Summary: God created us to not only serve within the church but out in the world


Text: 2 Peter 3:9; I Timothy 2:4; John 3:16

Sunday, May 30, 2004

Welcome back to 40 Days of Purpose; it has gone by fast. There has been a lot of content, a lot of material, but it has gone by extremely fast. You will want to take out your outlines at this time if you want to follow along. It might be helpful. This week we are on day 36. Today is day 36. There are five more days and we are done. The five purposes really sum up what Christianity is all about; what God desires to do in our lives is summed up in those five purposes

What have we learned about those purposes? One thing we have learned is that the key to life is God. The starting point for making meaning out of our life is realizing we are created by God. It is all about God. It is the first phrase in the Bible in Genesis 1:1: “In the beginning God . . .”. We learned also that the image for life is not an hourglass, the sands of time simply running down, but actually life is more like a gym, a health gym. This is preparation for eternity. How we do in this life determines what happens in our next life. God is using this life to make that determination and also to instill practices which we will use in eternity for all time.

For those practices we have covered so far the first one is worship, simply loving God back. We love God back through corporate worship, through personal worship, and through acts of obedience. We learned about fellowship. Fellowship means simply that we need each other. We were created for each other, not to be alone. We learned that the third purpose is discipleship, meaning God desires to restore us in his image. God is more interested in our character than he is in our comfort. Last week we learned that the fourth purpose is ministry. We were not created to consume, but we were created to make a contribution. All four of these purposes can be used for all eternity. We will practice them in heaven as we are doing on Earth. This fifth purpose, however, is one that is limited in time. It is not one that is practiced in heaven. It is simply a purpose which will be expressed here and now. It is captured in John 17:18 and here is what it says. Jesus said: “In the same way that you gave Me a mission in the world” [this is Jesus praying to his Father in the final prayer in Gethsemane], “I give them a mission in the world.” Note the phrase “in the world,” this is something that takes place in the world. Last week we talked about ministry to believers, today we are talking about mission to unbelievers, mission to those who have not yet come to a saving knowledge of Christ. We all have a specific mission and we also have a common mission.
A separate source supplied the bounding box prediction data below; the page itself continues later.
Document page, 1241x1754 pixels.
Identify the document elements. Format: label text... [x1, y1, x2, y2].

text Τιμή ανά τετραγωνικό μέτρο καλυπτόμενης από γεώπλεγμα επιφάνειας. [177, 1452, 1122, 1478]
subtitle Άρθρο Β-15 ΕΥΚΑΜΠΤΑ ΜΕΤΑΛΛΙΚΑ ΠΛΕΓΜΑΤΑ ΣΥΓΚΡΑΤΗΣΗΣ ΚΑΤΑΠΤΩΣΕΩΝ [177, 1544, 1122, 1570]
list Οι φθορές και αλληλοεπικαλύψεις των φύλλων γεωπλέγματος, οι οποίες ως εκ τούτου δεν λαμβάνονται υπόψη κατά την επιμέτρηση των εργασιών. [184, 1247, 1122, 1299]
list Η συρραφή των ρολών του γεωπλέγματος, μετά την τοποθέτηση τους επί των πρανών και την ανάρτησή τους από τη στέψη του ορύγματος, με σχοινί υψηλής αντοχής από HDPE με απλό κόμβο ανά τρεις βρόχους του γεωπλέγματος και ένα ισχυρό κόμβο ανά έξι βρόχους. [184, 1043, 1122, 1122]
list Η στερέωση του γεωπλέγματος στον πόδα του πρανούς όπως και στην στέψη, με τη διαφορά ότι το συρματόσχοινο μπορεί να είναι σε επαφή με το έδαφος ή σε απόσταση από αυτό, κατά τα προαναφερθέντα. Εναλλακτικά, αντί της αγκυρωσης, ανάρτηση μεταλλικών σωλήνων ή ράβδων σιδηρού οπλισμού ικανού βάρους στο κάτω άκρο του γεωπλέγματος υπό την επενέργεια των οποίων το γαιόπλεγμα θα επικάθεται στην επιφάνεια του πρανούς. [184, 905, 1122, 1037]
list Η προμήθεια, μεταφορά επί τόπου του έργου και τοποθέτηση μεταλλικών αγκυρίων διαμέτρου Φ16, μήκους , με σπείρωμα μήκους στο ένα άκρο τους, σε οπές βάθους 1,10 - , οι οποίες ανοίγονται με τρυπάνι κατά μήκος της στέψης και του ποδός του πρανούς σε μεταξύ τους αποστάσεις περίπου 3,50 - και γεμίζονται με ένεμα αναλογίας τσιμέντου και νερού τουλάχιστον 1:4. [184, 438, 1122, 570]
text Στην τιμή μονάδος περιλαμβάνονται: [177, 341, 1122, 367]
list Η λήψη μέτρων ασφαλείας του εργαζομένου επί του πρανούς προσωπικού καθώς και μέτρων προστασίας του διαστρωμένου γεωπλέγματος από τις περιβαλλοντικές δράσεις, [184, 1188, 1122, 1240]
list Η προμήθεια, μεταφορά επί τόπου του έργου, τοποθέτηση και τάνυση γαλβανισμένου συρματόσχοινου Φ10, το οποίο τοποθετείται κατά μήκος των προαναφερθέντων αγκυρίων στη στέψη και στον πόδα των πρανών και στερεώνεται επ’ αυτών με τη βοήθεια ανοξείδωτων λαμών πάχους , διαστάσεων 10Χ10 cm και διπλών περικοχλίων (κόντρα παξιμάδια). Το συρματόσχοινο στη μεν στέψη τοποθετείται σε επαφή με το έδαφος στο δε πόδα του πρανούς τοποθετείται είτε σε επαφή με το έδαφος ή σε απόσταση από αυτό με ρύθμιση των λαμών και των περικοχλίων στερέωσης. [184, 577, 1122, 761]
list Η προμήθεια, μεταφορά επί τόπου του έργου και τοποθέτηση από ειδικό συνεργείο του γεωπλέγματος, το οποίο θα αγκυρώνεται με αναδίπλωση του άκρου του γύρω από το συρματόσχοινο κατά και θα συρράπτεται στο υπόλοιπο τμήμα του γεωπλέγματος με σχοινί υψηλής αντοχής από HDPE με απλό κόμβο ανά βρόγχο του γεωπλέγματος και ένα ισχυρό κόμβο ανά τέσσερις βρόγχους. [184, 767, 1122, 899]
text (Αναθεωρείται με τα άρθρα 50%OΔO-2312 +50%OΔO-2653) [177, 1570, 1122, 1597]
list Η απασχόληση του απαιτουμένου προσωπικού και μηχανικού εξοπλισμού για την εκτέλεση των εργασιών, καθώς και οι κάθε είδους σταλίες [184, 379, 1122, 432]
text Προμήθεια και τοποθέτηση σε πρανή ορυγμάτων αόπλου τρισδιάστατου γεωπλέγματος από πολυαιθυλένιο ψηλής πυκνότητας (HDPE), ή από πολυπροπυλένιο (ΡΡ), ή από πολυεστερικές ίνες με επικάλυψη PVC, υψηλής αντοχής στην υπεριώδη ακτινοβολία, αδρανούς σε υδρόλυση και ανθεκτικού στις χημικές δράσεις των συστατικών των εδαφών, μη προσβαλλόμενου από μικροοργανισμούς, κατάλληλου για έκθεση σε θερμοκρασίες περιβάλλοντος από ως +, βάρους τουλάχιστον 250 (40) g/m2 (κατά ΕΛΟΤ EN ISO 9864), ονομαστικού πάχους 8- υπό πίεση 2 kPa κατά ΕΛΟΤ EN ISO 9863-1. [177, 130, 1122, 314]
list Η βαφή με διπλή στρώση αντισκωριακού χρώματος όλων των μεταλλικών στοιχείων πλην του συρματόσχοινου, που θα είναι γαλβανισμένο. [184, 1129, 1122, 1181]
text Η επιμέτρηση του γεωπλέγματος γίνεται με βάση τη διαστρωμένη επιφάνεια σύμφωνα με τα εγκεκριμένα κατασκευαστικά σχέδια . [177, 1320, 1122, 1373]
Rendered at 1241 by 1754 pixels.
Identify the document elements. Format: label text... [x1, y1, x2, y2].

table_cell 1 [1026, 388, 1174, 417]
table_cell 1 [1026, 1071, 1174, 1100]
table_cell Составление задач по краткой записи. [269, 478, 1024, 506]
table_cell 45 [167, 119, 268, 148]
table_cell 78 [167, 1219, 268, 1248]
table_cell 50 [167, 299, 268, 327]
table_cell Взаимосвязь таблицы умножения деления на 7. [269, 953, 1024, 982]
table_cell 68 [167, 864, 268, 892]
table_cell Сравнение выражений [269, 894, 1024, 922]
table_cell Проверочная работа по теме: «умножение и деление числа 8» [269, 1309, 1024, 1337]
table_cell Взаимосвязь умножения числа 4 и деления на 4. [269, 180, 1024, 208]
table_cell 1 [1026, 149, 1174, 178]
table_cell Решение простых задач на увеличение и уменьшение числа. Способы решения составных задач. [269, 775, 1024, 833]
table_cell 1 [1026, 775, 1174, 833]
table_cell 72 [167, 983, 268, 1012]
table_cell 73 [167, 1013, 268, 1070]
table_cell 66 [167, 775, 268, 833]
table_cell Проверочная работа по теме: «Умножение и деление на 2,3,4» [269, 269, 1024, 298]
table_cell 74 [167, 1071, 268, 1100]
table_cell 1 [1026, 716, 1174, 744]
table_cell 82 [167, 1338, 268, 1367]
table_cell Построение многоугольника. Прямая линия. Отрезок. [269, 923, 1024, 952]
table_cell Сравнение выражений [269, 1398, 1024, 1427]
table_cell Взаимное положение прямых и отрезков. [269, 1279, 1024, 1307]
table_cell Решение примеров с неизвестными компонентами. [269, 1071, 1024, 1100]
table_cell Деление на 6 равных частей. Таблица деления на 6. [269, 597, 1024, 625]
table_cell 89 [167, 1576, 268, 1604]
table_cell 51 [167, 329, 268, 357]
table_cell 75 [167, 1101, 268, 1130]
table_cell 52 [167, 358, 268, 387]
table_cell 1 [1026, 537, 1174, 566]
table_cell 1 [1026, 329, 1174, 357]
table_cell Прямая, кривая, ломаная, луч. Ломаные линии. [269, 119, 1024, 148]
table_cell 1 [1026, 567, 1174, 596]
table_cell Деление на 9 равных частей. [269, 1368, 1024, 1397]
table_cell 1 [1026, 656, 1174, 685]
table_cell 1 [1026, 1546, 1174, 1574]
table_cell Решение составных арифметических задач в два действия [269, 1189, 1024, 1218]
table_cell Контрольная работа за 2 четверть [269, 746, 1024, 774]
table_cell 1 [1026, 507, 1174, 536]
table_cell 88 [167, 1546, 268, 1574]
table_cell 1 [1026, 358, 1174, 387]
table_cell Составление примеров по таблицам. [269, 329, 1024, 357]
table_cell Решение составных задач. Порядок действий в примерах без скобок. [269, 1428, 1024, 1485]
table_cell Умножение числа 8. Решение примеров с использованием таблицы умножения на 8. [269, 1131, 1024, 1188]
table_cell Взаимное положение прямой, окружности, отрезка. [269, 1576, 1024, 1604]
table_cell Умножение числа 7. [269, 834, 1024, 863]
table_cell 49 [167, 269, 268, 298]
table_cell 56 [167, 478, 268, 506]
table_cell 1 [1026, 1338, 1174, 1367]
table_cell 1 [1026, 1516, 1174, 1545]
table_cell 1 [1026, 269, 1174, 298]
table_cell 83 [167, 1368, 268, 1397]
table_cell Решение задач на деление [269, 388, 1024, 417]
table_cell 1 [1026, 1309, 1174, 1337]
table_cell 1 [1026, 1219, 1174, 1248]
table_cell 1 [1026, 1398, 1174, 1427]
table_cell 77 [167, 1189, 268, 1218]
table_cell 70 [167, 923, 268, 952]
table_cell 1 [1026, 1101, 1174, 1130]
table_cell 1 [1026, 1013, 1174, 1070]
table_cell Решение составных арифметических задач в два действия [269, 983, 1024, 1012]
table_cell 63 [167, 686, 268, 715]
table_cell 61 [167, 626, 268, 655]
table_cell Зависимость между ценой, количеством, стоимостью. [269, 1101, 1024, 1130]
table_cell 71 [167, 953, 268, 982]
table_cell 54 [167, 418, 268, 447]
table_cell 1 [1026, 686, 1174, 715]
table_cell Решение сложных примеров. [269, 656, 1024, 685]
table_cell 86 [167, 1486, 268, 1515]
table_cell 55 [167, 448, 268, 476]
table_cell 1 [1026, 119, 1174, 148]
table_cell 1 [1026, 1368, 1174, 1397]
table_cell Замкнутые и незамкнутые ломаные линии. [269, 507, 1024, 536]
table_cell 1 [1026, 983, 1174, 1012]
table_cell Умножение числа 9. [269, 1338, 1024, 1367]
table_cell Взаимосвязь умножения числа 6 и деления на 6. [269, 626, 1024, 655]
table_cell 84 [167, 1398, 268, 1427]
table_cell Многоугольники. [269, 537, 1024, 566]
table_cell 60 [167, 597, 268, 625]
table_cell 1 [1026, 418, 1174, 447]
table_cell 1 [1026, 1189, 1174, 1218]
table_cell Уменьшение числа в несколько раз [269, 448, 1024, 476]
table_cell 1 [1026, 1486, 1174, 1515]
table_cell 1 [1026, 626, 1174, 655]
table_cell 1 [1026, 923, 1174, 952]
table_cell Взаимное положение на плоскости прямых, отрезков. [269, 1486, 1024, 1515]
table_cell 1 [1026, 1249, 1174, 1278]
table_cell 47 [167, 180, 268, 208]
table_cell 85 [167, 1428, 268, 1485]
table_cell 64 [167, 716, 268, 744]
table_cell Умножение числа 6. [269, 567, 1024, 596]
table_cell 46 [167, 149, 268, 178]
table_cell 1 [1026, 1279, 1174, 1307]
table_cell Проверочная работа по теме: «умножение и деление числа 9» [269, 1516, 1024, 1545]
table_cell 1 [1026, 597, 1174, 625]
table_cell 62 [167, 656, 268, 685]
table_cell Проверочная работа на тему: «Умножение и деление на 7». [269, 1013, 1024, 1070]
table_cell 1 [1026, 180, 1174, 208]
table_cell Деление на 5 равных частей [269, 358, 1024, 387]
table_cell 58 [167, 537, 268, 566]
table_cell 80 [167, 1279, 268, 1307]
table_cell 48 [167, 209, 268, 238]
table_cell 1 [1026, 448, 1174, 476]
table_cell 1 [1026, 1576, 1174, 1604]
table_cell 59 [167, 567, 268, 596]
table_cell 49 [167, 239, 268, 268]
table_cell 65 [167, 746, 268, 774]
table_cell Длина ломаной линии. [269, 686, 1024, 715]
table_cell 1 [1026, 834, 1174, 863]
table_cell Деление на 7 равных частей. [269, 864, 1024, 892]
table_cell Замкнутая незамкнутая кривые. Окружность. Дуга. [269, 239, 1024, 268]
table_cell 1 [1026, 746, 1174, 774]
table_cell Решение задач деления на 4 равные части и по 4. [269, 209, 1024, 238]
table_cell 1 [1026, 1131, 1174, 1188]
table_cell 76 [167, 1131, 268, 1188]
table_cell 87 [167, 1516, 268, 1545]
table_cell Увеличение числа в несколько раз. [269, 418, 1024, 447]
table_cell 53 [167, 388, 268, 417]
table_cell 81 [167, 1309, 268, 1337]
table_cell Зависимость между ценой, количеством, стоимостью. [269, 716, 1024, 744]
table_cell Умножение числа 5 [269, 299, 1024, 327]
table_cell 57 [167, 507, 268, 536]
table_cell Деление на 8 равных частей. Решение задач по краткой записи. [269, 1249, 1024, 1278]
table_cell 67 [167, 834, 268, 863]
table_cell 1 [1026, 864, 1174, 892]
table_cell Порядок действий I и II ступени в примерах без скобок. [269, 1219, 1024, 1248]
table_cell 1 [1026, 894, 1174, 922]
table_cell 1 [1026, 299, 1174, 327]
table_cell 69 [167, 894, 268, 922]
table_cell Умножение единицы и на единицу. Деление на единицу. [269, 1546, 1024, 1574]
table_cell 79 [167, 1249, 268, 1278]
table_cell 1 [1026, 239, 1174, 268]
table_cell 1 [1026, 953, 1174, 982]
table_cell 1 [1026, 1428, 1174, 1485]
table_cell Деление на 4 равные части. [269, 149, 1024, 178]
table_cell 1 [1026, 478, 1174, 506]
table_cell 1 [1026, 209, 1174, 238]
Today we will be talking about our common mission. What is that common mission? That common mission is captured in Acts 20:24. Paul says it very well and it is listed there. The most important thing is that I complete my mission: the work that the Lord Jesus gave me to tell people the good news about God’s grace. You’ve probably heard it differently -Matthew 28:20 is the common one. The great commission was to go into all the world and make disciples or, better said, it really is a participle. It begins with a participle: as you go, as you go out in your daily life, make disciples, tell others about me.

So the fifth purpose in our lives that God has is simply to share the gospel or share the good news with others. It is fitting that we are talking about this on Memorial Day weekend and on Pentecost Sunday because Memorial Day is captured in two words – remembrance and responsibility – and on the Memorial Day weekend we remember those who have sacrificed all for us and we reap the benefits of their sacrifice. As Christians, we remember the sacrifice of Christ and we reap the benefits of his sacrifice. We also are called to responsibility, as we have experienced freedom ourselves, we have the responsibility to help others experience freedom, and it’s the same thing as Christians. We have experienced freedom in Christ and it is our responsibility to share that freedom with others so other people experience the same freedom that we have.

The word for it is and it is a dirty word, it is an awful word, people just cringe when they hear this word. It begins with the letter ‘e’ and it is evangelism. I think Rick Warren is probably right, both believers and unbelievers hate this word. It is because of our conception and our image of it. We have a lot of reasons why is gives us problems. Some of the reasons I have heard: we are unable to do it, we feel like religious hucksters, it just seems cheap, kind of selling something like vacuum cleaners. There is the fear of the response, the fear of getting a ‘no’ actually, and then the guilt of what did I do wrong, what did I say wrong. There is the fear of not having the answers to tough questions and then there is the sense in our culture that it is just impolite or arrogant to say I know the way to God or have the truth. There is the sense that good people really don’t need it. Well, good people do need it because all of us have fallen short of God’s glory. All of us have a sin problem. Just as we have a sin problem, everyone has a sin problem and is in need of God’s forgiveness and the need of God’s grace in their lives, so we still need God.